| FRAGMENTO PROPORCIONADO |
Poco parecía importar que la nueva película del director de Alien adaptara la novela de John Pearson quien, a su vez, se adentraba en una de esas escabrosas historias que protagonizan los multimillonarios salpicadas de excentricidades y escándalos. Pero no hacen falta más que unos minutos para que empiecen a perder fuerza esas ideas preconcebidas acerca del film: en blanco y negro, la cámara planea por la Vía Veneto en Roma hasta llegar a un apuesto adolescente que pasea más vanidoso que decidido y más arrogante que precavido. La escena, que progresivamente muta a color, culmina con el rapto de este chico, John Paul Getty III, el nieto de quien, en ese momento -1973- era el hombre vivo más rico del mundo. Con elegancia formal y estilística, el arranque de la cinta se convierte en el mejor alegato para hacer tabula rasa.

| DATOS PARA ANALIZAR |
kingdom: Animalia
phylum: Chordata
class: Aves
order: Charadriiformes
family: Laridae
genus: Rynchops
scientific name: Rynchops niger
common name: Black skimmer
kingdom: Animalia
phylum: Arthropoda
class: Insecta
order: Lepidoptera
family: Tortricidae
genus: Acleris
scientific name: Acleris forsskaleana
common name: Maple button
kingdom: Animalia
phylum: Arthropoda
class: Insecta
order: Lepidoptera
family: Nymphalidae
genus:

| TU TAREA |
Por favor, traduce al inglés esta oración del fragmento proporcionado: «Con elegancia formal y estilística, el arranque de la cinta se convierte en el mejor alegato para hacer tabula rasa.» El material no hace falta para resolver la tarea.

| SOLUCIÓN DEL EJERCICIO |
With formal and stylistic elegance, the film's opening becomes the best argument for wiping the slate clean.